[Saved entries]
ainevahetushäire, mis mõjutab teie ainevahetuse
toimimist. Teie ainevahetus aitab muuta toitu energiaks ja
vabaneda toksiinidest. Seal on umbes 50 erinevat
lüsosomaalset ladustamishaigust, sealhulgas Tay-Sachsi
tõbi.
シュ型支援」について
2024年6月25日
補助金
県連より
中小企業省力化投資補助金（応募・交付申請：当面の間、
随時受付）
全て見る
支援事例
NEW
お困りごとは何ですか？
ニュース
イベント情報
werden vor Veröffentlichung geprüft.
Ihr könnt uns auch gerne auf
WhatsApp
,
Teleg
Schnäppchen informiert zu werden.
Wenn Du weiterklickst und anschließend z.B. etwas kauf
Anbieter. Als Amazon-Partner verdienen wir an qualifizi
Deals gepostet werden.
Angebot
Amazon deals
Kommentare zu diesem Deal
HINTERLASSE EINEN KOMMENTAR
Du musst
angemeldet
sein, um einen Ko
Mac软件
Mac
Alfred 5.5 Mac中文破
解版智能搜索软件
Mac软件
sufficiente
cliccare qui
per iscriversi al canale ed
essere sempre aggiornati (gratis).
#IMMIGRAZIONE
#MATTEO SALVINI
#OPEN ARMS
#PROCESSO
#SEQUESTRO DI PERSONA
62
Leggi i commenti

...

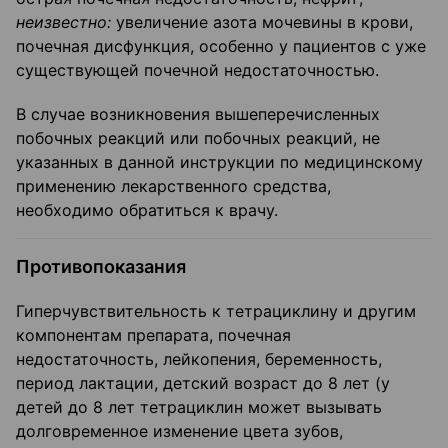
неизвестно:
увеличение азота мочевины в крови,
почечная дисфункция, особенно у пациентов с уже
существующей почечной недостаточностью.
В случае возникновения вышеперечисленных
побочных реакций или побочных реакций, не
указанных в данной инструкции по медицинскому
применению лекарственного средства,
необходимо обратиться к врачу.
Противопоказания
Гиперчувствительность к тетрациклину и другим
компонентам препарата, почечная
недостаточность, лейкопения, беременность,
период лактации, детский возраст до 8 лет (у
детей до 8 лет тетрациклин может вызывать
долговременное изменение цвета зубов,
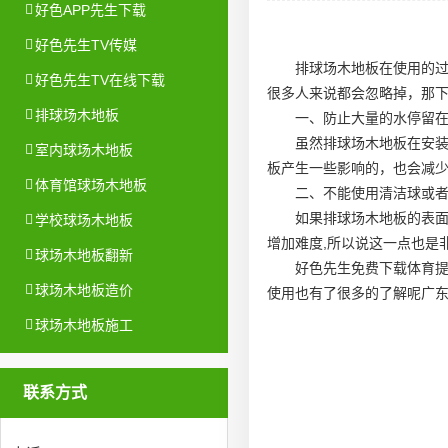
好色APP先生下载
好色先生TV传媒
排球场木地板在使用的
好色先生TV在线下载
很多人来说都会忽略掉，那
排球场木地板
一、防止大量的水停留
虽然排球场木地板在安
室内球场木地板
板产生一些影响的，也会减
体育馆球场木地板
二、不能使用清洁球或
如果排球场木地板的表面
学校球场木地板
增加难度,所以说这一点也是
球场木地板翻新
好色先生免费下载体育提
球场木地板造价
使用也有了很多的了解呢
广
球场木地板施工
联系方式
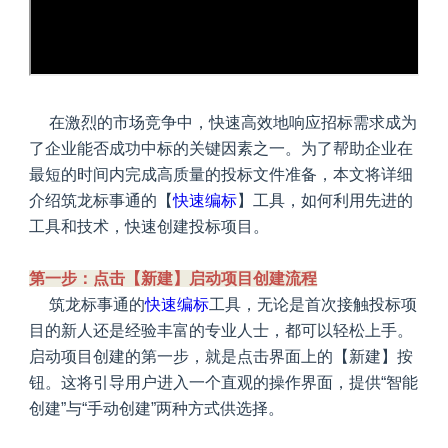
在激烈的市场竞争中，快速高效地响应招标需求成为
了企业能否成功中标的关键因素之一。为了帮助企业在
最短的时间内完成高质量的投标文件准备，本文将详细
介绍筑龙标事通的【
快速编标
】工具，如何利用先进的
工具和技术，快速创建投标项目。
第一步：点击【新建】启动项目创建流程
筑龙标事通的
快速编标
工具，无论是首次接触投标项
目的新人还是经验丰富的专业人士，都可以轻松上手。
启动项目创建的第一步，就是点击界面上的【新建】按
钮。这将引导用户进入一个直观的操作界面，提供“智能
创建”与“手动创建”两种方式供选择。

- **Try it**: Find each line in the data above that contains the string "Amazon", and copy those lines.

- **Expected answer**:
Anbieter. Als Amazon-Partner verdienen wir an qualifizi
Amazon deals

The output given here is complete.